* [What the task asks]: Pull every line with "lines" from the data below and copy it.

(Collected data)
>>>>

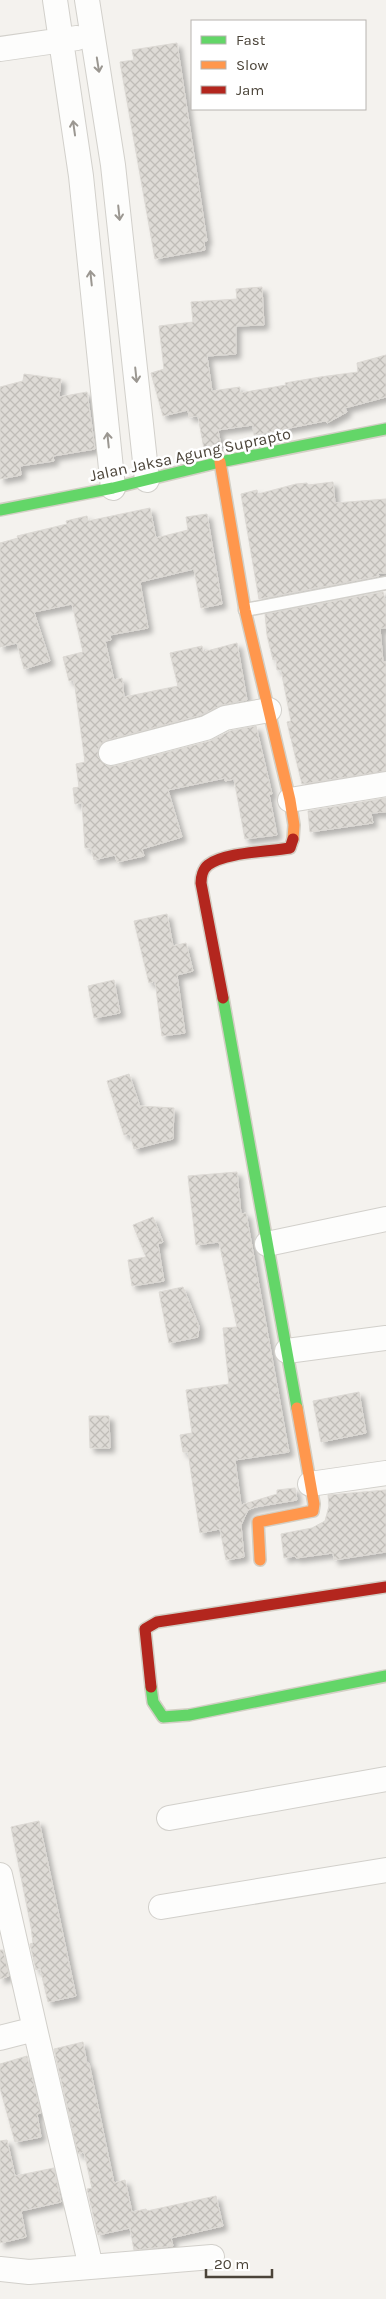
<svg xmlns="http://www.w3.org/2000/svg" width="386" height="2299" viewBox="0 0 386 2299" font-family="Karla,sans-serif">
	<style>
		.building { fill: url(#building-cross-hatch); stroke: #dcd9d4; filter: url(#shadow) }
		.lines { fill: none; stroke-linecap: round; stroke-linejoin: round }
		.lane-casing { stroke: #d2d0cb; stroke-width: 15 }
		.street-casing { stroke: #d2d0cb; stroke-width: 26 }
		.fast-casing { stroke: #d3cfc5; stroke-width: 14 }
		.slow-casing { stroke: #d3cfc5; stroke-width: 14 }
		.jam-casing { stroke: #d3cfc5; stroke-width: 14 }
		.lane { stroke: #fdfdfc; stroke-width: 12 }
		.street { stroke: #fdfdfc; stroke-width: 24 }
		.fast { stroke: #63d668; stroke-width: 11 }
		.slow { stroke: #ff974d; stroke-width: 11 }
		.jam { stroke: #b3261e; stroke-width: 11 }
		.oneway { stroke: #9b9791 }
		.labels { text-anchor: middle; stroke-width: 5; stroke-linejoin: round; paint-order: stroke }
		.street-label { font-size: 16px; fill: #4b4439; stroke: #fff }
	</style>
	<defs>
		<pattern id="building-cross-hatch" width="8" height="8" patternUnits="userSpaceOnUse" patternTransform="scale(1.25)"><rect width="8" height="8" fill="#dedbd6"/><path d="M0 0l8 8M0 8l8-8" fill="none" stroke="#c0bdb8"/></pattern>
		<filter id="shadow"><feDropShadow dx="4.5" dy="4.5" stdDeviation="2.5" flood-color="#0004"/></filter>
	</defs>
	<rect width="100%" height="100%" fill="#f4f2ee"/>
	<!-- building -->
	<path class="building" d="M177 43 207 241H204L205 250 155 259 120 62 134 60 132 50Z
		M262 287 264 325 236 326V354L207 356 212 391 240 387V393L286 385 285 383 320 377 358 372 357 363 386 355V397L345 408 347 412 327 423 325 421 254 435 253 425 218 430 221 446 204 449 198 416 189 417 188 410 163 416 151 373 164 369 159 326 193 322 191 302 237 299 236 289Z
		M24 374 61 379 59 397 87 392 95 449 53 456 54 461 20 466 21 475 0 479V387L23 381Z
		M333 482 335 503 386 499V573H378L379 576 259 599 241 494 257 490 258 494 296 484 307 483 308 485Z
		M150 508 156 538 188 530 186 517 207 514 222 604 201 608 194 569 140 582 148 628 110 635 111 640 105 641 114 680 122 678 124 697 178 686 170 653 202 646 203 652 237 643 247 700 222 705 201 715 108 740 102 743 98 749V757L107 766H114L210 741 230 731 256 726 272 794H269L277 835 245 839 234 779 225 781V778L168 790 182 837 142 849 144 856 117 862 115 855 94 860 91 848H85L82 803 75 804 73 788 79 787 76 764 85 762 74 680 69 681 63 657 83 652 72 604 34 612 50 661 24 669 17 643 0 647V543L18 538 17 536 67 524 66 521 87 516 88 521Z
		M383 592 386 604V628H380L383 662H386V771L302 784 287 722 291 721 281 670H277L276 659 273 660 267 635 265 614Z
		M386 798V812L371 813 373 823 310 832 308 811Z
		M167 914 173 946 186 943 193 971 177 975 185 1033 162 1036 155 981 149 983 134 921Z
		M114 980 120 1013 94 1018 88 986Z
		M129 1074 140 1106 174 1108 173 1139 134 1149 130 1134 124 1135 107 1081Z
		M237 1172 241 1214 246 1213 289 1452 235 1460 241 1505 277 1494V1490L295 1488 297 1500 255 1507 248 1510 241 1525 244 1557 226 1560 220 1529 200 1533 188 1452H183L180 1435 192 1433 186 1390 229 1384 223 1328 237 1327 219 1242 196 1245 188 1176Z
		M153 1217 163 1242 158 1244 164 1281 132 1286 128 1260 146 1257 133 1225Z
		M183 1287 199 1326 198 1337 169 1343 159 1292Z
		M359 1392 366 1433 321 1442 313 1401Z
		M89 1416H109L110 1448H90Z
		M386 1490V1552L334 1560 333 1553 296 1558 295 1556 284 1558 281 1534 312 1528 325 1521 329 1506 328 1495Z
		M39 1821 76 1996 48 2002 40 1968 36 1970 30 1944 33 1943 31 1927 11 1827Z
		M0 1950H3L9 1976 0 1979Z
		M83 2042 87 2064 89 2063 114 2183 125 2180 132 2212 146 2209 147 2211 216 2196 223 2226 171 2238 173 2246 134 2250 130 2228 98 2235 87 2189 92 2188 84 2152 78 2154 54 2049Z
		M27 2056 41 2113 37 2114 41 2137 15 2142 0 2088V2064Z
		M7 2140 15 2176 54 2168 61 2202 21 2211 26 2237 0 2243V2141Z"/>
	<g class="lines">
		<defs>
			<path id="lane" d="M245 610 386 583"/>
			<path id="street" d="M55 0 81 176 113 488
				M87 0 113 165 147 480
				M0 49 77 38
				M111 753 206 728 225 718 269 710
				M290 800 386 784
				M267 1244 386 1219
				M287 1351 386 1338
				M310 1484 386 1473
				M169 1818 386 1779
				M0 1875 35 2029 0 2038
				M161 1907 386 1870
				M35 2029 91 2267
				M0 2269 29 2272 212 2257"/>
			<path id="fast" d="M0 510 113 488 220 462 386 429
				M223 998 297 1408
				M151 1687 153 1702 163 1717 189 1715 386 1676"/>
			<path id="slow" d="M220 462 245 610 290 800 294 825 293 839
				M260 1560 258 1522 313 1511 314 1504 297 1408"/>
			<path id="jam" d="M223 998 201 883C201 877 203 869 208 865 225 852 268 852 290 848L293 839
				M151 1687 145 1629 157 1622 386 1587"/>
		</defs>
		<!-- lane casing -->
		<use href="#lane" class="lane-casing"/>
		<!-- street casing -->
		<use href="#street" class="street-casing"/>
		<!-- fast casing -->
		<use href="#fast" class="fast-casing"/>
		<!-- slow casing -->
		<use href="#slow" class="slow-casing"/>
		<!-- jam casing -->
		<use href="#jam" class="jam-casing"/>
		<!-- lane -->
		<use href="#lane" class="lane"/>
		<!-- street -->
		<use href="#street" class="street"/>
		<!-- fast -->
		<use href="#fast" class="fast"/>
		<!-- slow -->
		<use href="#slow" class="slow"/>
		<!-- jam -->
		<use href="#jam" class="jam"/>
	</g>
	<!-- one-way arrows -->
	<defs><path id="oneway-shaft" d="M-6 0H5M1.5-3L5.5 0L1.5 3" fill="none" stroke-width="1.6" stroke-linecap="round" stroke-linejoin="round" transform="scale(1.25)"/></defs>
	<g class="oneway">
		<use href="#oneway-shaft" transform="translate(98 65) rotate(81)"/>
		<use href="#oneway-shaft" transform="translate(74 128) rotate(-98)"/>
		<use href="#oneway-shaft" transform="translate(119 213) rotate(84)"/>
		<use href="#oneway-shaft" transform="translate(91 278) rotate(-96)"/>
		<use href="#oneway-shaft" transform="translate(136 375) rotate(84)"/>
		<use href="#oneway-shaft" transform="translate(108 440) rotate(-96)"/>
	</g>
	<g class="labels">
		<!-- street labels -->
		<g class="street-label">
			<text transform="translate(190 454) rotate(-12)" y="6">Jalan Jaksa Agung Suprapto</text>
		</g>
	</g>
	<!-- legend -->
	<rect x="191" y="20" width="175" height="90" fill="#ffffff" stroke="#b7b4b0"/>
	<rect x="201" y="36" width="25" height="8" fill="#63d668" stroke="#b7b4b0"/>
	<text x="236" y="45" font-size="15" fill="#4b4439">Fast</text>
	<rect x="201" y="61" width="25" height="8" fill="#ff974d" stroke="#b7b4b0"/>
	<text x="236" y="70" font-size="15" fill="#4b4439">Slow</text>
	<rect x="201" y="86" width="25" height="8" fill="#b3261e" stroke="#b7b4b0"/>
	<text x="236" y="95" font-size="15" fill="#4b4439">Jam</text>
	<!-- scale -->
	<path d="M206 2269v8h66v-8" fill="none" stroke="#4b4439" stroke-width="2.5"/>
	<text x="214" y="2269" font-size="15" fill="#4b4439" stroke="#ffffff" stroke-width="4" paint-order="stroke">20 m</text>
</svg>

<<<<
>>>>

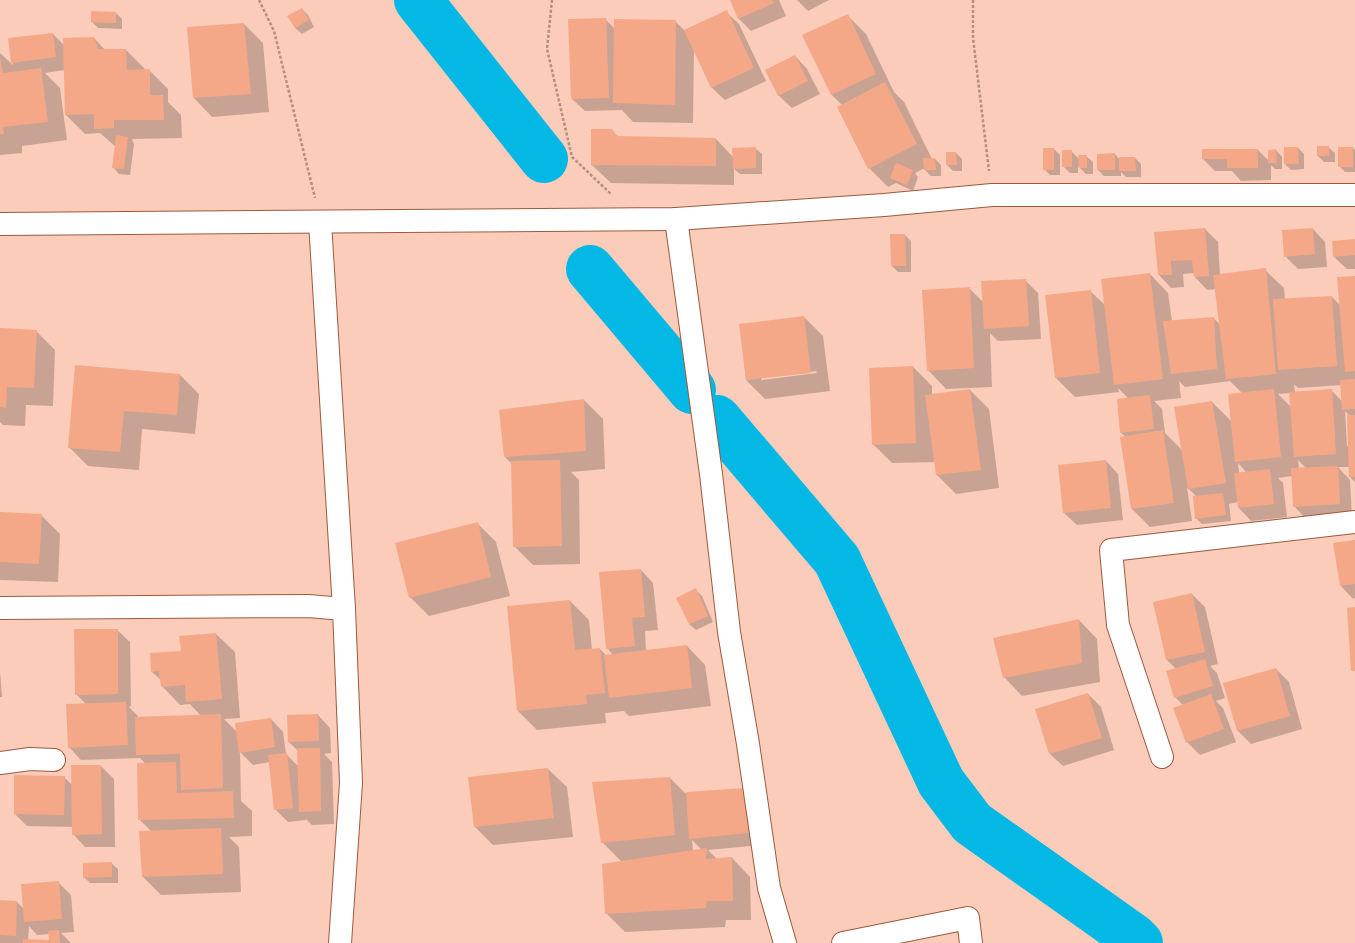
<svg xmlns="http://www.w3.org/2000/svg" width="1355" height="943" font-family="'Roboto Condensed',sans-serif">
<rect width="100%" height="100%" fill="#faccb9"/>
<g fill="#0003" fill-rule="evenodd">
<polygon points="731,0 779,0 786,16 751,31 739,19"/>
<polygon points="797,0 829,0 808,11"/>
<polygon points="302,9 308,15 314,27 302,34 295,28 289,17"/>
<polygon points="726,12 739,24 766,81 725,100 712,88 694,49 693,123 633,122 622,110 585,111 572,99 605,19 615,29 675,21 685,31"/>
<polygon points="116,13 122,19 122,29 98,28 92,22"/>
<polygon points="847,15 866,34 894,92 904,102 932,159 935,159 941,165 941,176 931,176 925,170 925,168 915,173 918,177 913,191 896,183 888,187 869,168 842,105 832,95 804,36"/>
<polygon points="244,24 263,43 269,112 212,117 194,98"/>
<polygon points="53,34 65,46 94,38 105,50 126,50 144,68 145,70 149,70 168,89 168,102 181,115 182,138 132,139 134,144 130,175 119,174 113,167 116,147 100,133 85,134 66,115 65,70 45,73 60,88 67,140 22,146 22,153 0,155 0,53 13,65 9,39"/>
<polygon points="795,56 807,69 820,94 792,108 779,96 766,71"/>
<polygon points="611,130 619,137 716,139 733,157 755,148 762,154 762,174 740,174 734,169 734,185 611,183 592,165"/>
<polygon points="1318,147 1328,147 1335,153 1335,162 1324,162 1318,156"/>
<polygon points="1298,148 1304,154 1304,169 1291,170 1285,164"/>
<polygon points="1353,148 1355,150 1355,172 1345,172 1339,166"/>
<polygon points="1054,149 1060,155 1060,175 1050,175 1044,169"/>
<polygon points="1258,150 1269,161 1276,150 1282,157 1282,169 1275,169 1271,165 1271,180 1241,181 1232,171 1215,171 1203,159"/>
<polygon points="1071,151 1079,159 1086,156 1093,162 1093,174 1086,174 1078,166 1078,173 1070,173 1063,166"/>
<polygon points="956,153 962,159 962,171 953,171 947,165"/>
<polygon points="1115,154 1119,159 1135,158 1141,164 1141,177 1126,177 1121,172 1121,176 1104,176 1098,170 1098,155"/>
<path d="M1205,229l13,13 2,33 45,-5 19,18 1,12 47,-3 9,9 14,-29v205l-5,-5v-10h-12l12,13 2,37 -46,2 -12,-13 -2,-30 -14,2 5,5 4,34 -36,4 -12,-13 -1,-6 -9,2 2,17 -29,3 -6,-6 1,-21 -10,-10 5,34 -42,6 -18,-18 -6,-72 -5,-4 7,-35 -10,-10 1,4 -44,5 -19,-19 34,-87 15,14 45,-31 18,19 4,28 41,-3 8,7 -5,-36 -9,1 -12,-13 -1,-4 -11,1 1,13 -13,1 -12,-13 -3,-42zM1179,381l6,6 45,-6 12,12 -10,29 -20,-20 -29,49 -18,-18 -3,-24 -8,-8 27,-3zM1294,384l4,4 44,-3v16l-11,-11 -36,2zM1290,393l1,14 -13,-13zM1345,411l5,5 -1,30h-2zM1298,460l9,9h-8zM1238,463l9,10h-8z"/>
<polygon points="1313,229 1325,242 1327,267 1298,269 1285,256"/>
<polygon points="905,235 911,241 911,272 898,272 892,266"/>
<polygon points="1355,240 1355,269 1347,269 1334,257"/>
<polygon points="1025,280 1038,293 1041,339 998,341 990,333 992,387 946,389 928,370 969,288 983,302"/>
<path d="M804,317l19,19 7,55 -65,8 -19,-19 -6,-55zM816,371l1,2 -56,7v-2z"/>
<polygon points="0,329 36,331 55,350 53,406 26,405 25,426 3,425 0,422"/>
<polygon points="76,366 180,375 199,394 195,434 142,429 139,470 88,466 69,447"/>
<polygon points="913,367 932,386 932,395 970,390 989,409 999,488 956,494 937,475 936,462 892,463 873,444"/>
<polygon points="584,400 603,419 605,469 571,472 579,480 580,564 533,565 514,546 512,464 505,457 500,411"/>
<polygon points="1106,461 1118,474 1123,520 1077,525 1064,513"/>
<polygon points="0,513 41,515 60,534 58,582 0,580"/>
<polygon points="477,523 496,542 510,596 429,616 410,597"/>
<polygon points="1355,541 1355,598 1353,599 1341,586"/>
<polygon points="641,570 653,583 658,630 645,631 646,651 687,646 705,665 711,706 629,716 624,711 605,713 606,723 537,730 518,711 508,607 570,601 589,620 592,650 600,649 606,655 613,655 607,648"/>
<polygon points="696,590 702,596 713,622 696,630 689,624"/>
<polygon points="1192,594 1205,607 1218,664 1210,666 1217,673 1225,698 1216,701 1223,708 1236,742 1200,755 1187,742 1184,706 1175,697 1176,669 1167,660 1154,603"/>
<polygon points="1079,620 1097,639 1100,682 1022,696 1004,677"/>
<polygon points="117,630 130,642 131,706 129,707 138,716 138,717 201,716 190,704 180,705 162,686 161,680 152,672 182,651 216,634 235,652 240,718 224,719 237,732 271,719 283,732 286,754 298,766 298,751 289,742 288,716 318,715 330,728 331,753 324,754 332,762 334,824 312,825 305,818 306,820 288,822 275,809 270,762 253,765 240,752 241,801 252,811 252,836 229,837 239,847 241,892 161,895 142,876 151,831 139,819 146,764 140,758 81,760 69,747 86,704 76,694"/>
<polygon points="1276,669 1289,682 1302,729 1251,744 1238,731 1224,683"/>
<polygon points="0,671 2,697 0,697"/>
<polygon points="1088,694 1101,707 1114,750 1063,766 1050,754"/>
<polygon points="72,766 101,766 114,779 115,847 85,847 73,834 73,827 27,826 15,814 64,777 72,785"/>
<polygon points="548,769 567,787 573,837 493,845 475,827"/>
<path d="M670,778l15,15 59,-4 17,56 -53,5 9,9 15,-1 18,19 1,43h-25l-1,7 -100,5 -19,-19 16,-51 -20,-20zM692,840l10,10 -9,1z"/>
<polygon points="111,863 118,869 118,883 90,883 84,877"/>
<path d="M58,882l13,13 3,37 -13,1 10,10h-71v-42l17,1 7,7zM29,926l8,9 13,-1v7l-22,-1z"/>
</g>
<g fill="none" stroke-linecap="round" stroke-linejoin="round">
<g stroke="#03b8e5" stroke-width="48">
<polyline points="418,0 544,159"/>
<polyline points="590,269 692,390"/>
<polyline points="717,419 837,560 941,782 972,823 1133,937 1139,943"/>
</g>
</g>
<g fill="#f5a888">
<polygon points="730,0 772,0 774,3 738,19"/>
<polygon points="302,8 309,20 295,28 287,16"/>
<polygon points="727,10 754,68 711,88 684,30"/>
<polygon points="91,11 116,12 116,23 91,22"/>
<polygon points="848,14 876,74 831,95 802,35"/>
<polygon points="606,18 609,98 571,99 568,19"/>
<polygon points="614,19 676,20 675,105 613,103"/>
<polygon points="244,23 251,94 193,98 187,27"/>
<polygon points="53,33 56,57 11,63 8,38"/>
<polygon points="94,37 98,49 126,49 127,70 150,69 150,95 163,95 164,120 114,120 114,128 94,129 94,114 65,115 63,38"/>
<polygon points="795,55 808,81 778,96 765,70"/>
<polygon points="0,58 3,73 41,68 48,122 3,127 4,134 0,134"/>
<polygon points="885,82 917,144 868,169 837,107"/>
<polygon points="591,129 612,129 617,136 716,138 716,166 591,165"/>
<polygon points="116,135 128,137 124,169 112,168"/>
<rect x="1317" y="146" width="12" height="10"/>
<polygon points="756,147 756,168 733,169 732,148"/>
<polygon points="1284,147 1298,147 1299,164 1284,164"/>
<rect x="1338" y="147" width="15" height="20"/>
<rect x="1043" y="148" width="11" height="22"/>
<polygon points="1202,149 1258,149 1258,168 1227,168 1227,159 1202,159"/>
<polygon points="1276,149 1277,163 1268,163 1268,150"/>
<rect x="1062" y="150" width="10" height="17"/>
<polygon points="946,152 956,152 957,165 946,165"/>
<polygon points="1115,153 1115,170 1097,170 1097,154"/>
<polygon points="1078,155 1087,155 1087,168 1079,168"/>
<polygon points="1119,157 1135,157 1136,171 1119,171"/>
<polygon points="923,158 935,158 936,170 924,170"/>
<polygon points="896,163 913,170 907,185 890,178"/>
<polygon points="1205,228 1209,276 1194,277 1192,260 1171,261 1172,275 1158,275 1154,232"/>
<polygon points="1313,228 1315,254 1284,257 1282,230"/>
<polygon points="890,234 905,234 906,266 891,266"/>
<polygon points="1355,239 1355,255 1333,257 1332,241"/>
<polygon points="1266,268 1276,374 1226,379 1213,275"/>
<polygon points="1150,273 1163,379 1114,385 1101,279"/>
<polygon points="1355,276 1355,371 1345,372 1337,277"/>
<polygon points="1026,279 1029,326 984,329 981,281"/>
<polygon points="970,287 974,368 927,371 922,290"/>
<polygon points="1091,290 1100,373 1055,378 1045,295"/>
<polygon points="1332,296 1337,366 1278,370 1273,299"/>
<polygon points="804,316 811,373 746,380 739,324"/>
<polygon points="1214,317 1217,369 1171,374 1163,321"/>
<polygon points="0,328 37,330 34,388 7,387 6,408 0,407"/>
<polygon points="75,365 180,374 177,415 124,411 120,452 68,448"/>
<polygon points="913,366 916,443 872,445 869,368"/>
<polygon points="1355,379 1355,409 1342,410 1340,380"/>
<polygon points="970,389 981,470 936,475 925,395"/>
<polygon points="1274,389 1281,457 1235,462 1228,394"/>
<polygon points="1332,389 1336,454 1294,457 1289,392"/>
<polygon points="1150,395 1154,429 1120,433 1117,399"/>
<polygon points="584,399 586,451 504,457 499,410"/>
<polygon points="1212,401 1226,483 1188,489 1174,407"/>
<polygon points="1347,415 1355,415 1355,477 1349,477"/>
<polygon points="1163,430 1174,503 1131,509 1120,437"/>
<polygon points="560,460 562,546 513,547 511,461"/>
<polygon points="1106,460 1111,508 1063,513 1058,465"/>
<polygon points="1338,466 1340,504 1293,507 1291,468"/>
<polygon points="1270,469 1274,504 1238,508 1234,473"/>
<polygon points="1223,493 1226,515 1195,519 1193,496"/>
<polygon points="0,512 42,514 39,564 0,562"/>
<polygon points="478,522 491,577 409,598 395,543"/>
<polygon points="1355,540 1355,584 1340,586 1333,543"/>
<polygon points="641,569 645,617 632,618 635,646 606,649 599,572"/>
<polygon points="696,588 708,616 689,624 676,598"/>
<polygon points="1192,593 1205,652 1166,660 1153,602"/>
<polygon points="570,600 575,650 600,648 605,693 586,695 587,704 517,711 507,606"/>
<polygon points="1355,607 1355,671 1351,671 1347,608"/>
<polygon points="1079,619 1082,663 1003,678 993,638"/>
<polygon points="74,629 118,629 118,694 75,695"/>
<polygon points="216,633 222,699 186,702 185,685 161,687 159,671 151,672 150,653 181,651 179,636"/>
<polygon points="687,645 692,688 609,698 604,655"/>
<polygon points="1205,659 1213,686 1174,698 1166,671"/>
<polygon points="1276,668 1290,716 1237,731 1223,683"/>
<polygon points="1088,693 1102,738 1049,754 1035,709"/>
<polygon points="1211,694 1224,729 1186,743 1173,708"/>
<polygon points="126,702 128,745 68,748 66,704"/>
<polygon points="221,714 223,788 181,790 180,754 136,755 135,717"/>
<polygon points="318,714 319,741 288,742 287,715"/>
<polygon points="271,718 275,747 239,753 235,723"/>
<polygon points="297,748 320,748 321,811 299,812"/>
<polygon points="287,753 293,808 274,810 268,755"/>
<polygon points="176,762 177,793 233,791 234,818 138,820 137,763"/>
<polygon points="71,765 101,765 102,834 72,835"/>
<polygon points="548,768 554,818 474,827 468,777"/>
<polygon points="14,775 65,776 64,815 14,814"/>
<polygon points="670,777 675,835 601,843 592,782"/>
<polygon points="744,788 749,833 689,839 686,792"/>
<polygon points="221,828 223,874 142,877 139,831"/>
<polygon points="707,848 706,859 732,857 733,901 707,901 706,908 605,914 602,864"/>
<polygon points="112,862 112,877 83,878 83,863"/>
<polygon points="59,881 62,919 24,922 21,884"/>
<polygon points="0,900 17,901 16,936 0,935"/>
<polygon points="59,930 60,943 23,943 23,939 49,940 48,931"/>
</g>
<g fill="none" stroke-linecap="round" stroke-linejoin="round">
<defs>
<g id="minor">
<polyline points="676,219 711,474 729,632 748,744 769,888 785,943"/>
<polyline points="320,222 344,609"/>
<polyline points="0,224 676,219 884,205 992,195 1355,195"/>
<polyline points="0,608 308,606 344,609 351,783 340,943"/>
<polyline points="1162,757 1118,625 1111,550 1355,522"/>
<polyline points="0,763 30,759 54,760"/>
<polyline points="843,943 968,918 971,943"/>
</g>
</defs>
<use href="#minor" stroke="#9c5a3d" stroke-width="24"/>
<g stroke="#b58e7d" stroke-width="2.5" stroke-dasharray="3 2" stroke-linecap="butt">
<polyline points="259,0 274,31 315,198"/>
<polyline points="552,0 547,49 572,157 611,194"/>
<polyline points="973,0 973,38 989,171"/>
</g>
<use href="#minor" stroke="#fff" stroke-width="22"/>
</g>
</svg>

<<<<

* [Solution to the exercise]:
		.lines { fill: none; stroke-linecap: round; stroke-linejoin: round }
	<g class="lines">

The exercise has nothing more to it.